Requirement: Transcribe the listing exactly as written. Leave the images out.
━━━
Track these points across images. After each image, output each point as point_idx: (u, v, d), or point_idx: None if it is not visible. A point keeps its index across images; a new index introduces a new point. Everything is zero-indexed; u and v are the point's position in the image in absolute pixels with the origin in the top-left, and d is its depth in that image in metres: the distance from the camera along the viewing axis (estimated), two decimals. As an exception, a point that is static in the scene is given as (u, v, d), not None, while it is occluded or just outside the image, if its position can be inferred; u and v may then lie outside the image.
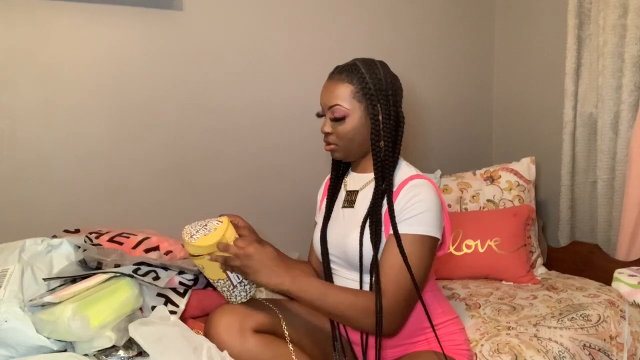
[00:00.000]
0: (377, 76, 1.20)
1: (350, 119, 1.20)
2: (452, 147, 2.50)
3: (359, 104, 1.20)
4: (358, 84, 1.19)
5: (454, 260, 1.95)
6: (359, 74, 1.20)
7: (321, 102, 1.25)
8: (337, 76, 1.22)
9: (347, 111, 1.20)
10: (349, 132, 1.21)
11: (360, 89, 1.19)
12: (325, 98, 1.23)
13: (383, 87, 1.20)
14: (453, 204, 2.15)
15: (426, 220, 1.14)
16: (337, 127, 1.22)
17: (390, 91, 1.21)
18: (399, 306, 1.12)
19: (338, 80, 1.21)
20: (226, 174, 1.93)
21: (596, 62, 2.04)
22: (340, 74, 1.22)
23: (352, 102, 1.20)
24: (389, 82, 1.22)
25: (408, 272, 1.11)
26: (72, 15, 1.64)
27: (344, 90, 1.20)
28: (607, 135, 2.01)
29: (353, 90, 1.20)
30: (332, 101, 1.21)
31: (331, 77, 1.24)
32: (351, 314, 1.11)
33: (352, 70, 1.21)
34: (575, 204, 2.20)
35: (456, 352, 1.25)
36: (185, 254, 1.49)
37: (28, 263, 1.22)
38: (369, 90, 1.19)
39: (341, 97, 1.20)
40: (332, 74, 1.25)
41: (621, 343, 1.53)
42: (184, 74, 1.83)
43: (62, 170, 1.67)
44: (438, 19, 2.38)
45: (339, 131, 1.22)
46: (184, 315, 1.31)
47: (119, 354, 1.10)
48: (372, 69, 1.21)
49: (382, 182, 1.19)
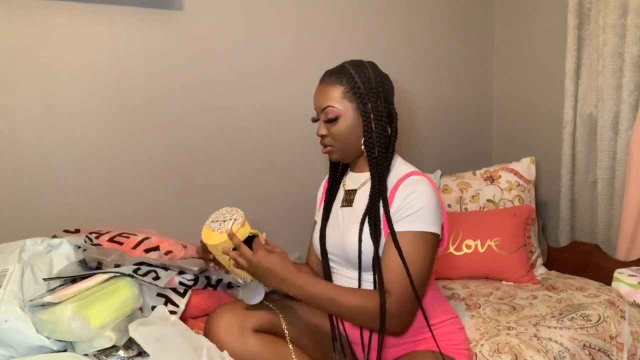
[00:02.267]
0: (365, 75, 1.23)
1: (343, 119, 1.22)
2: (452, 147, 2.50)
3: (350, 103, 1.22)
4: (347, 84, 1.22)
5: (454, 260, 1.95)
6: (348, 74, 1.23)
7: (314, 106, 1.28)
8: (327, 79, 1.25)
9: (339, 111, 1.22)
10: (342, 132, 1.23)
11: (349, 89, 1.22)
12: (317, 101, 1.26)
13: (372, 85, 1.22)
14: (453, 204, 2.15)
15: (425, 216, 1.15)
16: (331, 128, 1.24)
17: (380, 89, 1.23)
18: (407, 305, 1.13)
19: (328, 83, 1.24)
20: (226, 174, 1.93)
21: (596, 62, 2.04)
22: (330, 76, 1.25)
23: (343, 103, 1.22)
24: (378, 81, 1.24)
25: (411, 269, 1.12)
26: (72, 15, 1.64)
27: (334, 92, 1.22)
28: (607, 135, 2.00)
29: (343, 90, 1.22)
30: (324, 103, 1.23)
31: (322, 81, 1.27)
32: (361, 318, 1.13)
33: (340, 71, 1.24)
34: (575, 204, 2.20)
35: (456, 351, 1.25)
36: (185, 254, 1.49)
37: (28, 263, 1.22)
38: (358, 90, 1.21)
39: (332, 98, 1.22)
40: (322, 78, 1.28)
41: (621, 343, 1.53)
42: (184, 74, 1.83)
43: (62, 170, 1.67)
44: (438, 19, 2.38)
45: (333, 132, 1.24)
46: (184, 315, 1.31)
47: (119, 354, 1.10)
48: (361, 69, 1.23)
49: (378, 180, 1.20)
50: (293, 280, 1.12)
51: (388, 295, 1.11)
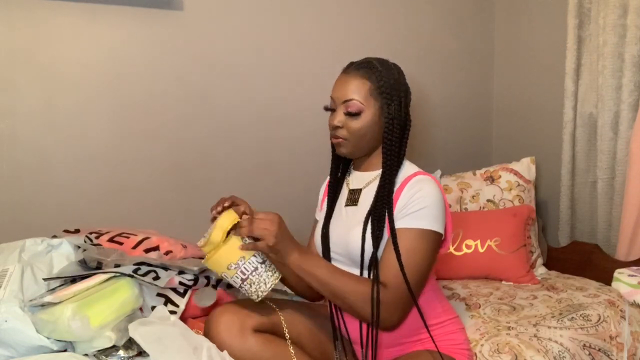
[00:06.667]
0: (393, 77, 1.22)
1: (364, 115, 1.20)
2: (452, 147, 2.50)
3: (374, 101, 1.20)
4: (376, 81, 1.20)
5: (454, 260, 1.95)
6: (377, 72, 1.21)
7: (334, 95, 1.24)
8: (355, 71, 1.22)
9: (362, 107, 1.20)
10: (361, 129, 1.21)
11: (377, 87, 1.20)
12: (340, 92, 1.22)
13: (397, 89, 1.21)
14: (453, 204, 2.15)
15: (428, 214, 1.15)
16: (349, 121, 1.21)
17: (403, 93, 1.23)
18: (401, 299, 1.13)
19: (356, 76, 1.21)
20: (226, 174, 1.93)
21: (596, 62, 2.04)
22: (357, 69, 1.22)
23: (368, 99, 1.20)
24: (402, 84, 1.23)
25: (411, 267, 1.12)
26: (72, 15, 1.64)
27: (361, 86, 1.20)
28: (607, 135, 2.00)
29: (370, 87, 1.20)
30: (349, 95, 1.20)
31: (347, 72, 1.23)
32: (352, 300, 1.12)
33: (369, 67, 1.22)
34: (575, 204, 2.20)
35: (456, 351, 1.25)
36: (185, 254, 1.49)
37: (28, 263, 1.22)
38: (385, 90, 1.20)
39: (358, 92, 1.20)
40: (348, 68, 1.24)
41: (621, 343, 1.53)
42: (184, 74, 1.83)
43: (62, 170, 1.67)
44: (438, 19, 2.38)
45: (351, 126, 1.21)
46: (184, 315, 1.31)
47: (119, 354, 1.10)
48: (388, 69, 1.22)
49: (388, 181, 1.20)
50: (299, 245, 1.12)
51: (384, 288, 1.11)
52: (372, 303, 1.10)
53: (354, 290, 1.11)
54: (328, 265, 1.16)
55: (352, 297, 1.12)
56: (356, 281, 1.13)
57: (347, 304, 1.14)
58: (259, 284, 1.12)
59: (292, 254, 1.11)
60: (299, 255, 1.12)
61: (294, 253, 1.11)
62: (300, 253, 1.12)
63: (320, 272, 1.12)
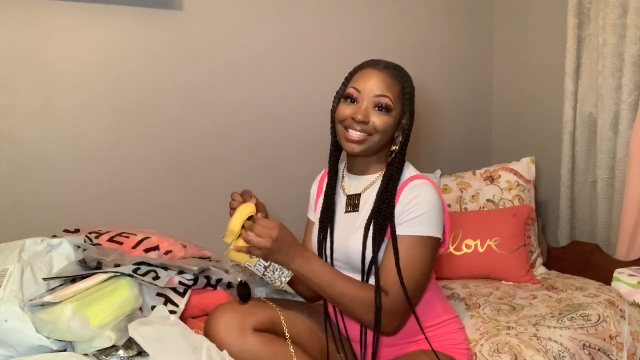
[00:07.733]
0: (412, 85, 1.23)
1: (391, 115, 1.19)
2: (452, 147, 2.50)
3: (400, 104, 1.20)
4: (405, 86, 1.21)
5: (454, 260, 1.95)
6: (406, 77, 1.22)
7: (363, 87, 1.18)
8: (387, 71, 1.20)
9: (392, 107, 1.19)
10: (388, 128, 1.19)
11: (404, 93, 1.21)
12: (373, 85, 1.18)
13: (413, 99, 1.23)
14: (453, 204, 2.15)
15: (428, 221, 1.15)
16: (380, 117, 1.17)
17: (414, 104, 1.24)
18: (403, 307, 1.13)
19: (392, 76, 1.20)
20: (226, 173, 1.93)
21: (596, 62, 2.04)
22: (391, 70, 1.21)
23: (397, 101, 1.20)
24: (414, 94, 1.24)
25: (411, 273, 1.12)
26: (72, 15, 1.64)
27: (395, 87, 1.19)
28: (607, 135, 2.00)
29: (401, 90, 1.20)
30: (385, 92, 1.17)
31: (380, 69, 1.20)
32: (354, 307, 1.12)
33: (399, 70, 1.23)
34: (575, 204, 2.20)
35: (456, 351, 1.25)
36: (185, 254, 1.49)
37: (28, 263, 1.22)
38: (408, 97, 1.21)
39: (390, 90, 1.18)
40: (380, 66, 1.21)
41: (621, 343, 1.53)
42: (184, 74, 1.83)
43: (62, 170, 1.67)
44: (437, 19, 2.38)
45: (379, 123, 1.17)
46: (184, 315, 1.31)
47: (119, 354, 1.11)
48: (409, 77, 1.24)
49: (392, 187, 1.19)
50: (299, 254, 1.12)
51: (385, 295, 1.12)
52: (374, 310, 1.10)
53: (355, 297, 1.12)
54: (330, 272, 1.15)
55: (354, 304, 1.12)
56: (358, 288, 1.13)
57: (348, 310, 1.15)
58: (282, 270, 1.15)
59: (294, 262, 1.12)
60: (301, 262, 1.12)
61: (296, 261, 1.12)
62: (302, 259, 1.12)
63: (322, 279, 1.13)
━━━
Solution below:
Track these points across images. After each image, output each point as point_idx: (u, v, d), or point_idx: None if it is not visible. A point keeps its index across images; a new index introduces a new point. Everything is zero-indexed; u and v are the point's position in the image in absolute pixels with the origin in the top-left, and d is its depth in that image in metres: the distance from the camera along the viewing axis (estimated), two decimals. As an exception, a point that is static in the scene is given as (u, v, d), not None, while it is occluded or just outside the image, if its position can be inferred; u and v may then lie outside the image.
[00:00.000]
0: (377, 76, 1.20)
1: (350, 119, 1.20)
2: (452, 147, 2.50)
3: (359, 104, 1.20)
4: (358, 84, 1.19)
5: (454, 260, 1.95)
6: (359, 74, 1.20)
7: (321, 102, 1.25)
8: (337, 76, 1.22)
9: (347, 111, 1.20)
10: (349, 132, 1.21)
11: (360, 89, 1.19)
12: (325, 98, 1.23)
13: (383, 87, 1.20)
14: (453, 204, 2.15)
15: (426, 220, 1.14)
16: (337, 127, 1.22)
17: (390, 91, 1.21)
18: (399, 306, 1.12)
19: (338, 80, 1.21)
20: (226, 174, 1.93)
21: (596, 62, 2.04)
22: (340, 74, 1.22)
23: (352, 102, 1.20)
24: (389, 82, 1.22)
25: (408, 272, 1.11)
26: (72, 15, 1.64)
27: (344, 90, 1.20)
28: (607, 135, 2.01)
29: (353, 90, 1.20)
30: (332, 101, 1.21)
31: (331, 77, 1.24)
32: (351, 314, 1.11)
33: (352, 70, 1.21)
34: (575, 204, 2.20)
35: (456, 352, 1.25)
36: (185, 254, 1.49)
37: (28, 263, 1.22)
38: (369, 90, 1.19)
39: (341, 97, 1.20)
40: (332, 74, 1.25)
41: (621, 343, 1.53)
42: (184, 74, 1.83)
43: (62, 170, 1.67)
44: (438, 19, 2.38)
45: (339, 131, 1.22)
46: (184, 315, 1.31)
47: (119, 354, 1.10)
48: (372, 69, 1.21)
49: (382, 182, 1.19)
[00:02.267]
0: (365, 75, 1.23)
1: (343, 119, 1.22)
2: (452, 147, 2.50)
3: (350, 103, 1.22)
4: (347, 84, 1.22)
5: (454, 260, 1.95)
6: (348, 74, 1.23)
7: (314, 106, 1.28)
8: (327, 79, 1.25)
9: (339, 111, 1.22)
10: (342, 132, 1.23)
11: (349, 89, 1.22)
12: (317, 101, 1.26)
13: (372, 85, 1.22)
14: (453, 204, 2.15)
15: (425, 216, 1.15)
16: (331, 128, 1.24)
17: (380, 89, 1.23)
18: (407, 305, 1.13)
19: (328, 83, 1.24)
20: (226, 174, 1.93)
21: (596, 62, 2.04)
22: (330, 76, 1.25)
23: (343, 103, 1.22)
24: (378, 81, 1.24)
25: (411, 269, 1.12)
26: (72, 15, 1.64)
27: (334, 92, 1.22)
28: (607, 135, 2.00)
29: (343, 90, 1.22)
30: (324, 103, 1.23)
31: (322, 81, 1.27)
32: (361, 318, 1.13)
33: (340, 71, 1.24)
34: (575, 204, 2.20)
35: (456, 351, 1.25)
36: (185, 254, 1.49)
37: (28, 263, 1.22)
38: (358, 90, 1.21)
39: (332, 98, 1.22)
40: (322, 78, 1.28)
41: (621, 343, 1.53)
42: (184, 74, 1.83)
43: (62, 170, 1.67)
44: (438, 19, 2.38)
45: (333, 132, 1.24)
46: (184, 315, 1.31)
47: (119, 354, 1.10)
48: (361, 69, 1.23)
49: (378, 180, 1.20)
50: (293, 280, 1.12)
51: (388, 295, 1.11)
[00:06.667]
0: (393, 77, 1.22)
1: (364, 115, 1.20)
2: (452, 147, 2.50)
3: (374, 101, 1.20)
4: (376, 81, 1.20)
5: (454, 260, 1.95)
6: (377, 72, 1.21)
7: (334, 95, 1.24)
8: (355, 71, 1.22)
9: (362, 107, 1.20)
10: (361, 129, 1.21)
11: (377, 87, 1.20)
12: (340, 92, 1.22)
13: (397, 89, 1.21)
14: (453, 204, 2.15)
15: (428, 214, 1.15)
16: (349, 121, 1.21)
17: (403, 93, 1.23)
18: (401, 299, 1.13)
19: (356, 76, 1.21)
20: (226, 174, 1.93)
21: (596, 62, 2.04)
22: (357, 69, 1.22)
23: (368, 99, 1.20)
24: (402, 84, 1.23)
25: (411, 267, 1.12)
26: (72, 15, 1.64)
27: (361, 86, 1.20)
28: (607, 135, 2.00)
29: (370, 87, 1.20)
30: (349, 95, 1.20)
31: (347, 72, 1.23)
32: (352, 300, 1.12)
33: (369, 67, 1.22)
34: (575, 204, 2.20)
35: (456, 351, 1.25)
36: (185, 254, 1.49)
37: (28, 263, 1.22)
38: (385, 90, 1.20)
39: (358, 92, 1.20)
40: (348, 68, 1.24)
41: (621, 343, 1.53)
42: (184, 74, 1.83)
43: (62, 170, 1.67)
44: (438, 19, 2.38)
45: (351, 126, 1.21)
46: (184, 315, 1.31)
47: (119, 354, 1.10)
48: (388, 69, 1.22)
49: (388, 181, 1.20)
50: (299, 245, 1.12)
51: (384, 288, 1.11)
52: (372, 303, 1.10)
53: (354, 290, 1.11)
54: (328, 265, 1.16)
55: (352, 297, 1.12)
56: (356, 281, 1.13)
57: (347, 304, 1.14)
58: (259, 284, 1.12)
59: (292, 254, 1.11)
60: (299, 255, 1.12)
61: (294, 253, 1.11)
62: (300, 253, 1.12)
63: (320, 272, 1.12)
[00:07.733]
0: (412, 85, 1.23)
1: (391, 115, 1.19)
2: (452, 147, 2.50)
3: (400, 104, 1.20)
4: (405, 86, 1.21)
5: (454, 260, 1.95)
6: (406, 77, 1.22)
7: (363, 87, 1.18)
8: (387, 71, 1.20)
9: (392, 107, 1.19)
10: (388, 128, 1.19)
11: (404, 93, 1.21)
12: (373, 85, 1.18)
13: (413, 99, 1.23)
14: (453, 204, 2.15)
15: (428, 221, 1.15)
16: (380, 117, 1.17)
17: (414, 104, 1.24)
18: (403, 307, 1.13)
19: (392, 76, 1.20)
20: (226, 173, 1.93)
21: (596, 62, 2.04)
22: (391, 70, 1.21)
23: (397, 101, 1.20)
24: (414, 94, 1.24)
25: (411, 273, 1.12)
26: (72, 15, 1.64)
27: (395, 87, 1.19)
28: (607, 135, 2.00)
29: (401, 90, 1.20)
30: (385, 92, 1.17)
31: (380, 69, 1.20)
32: (354, 307, 1.12)
33: (399, 70, 1.23)
34: (575, 204, 2.20)
35: (456, 351, 1.25)
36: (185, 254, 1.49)
37: (28, 263, 1.22)
38: (408, 97, 1.21)
39: (390, 90, 1.18)
40: (380, 66, 1.21)
41: (621, 343, 1.53)
42: (184, 74, 1.83)
43: (62, 170, 1.67)
44: (437, 19, 2.38)
45: (379, 123, 1.17)
46: (184, 315, 1.31)
47: (119, 354, 1.11)
48: (409, 77, 1.24)
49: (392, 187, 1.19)
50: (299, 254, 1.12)
51: (385, 295, 1.12)
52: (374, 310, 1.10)
53: (355, 297, 1.12)
54: (330, 272, 1.15)
55: (354, 304, 1.12)
56: (358, 288, 1.13)
57: (348, 310, 1.15)
58: (282, 270, 1.15)
59: (294, 262, 1.12)
60: (301, 262, 1.12)
61: (296, 261, 1.12)
62: (302, 259, 1.12)
63: (322, 279, 1.13)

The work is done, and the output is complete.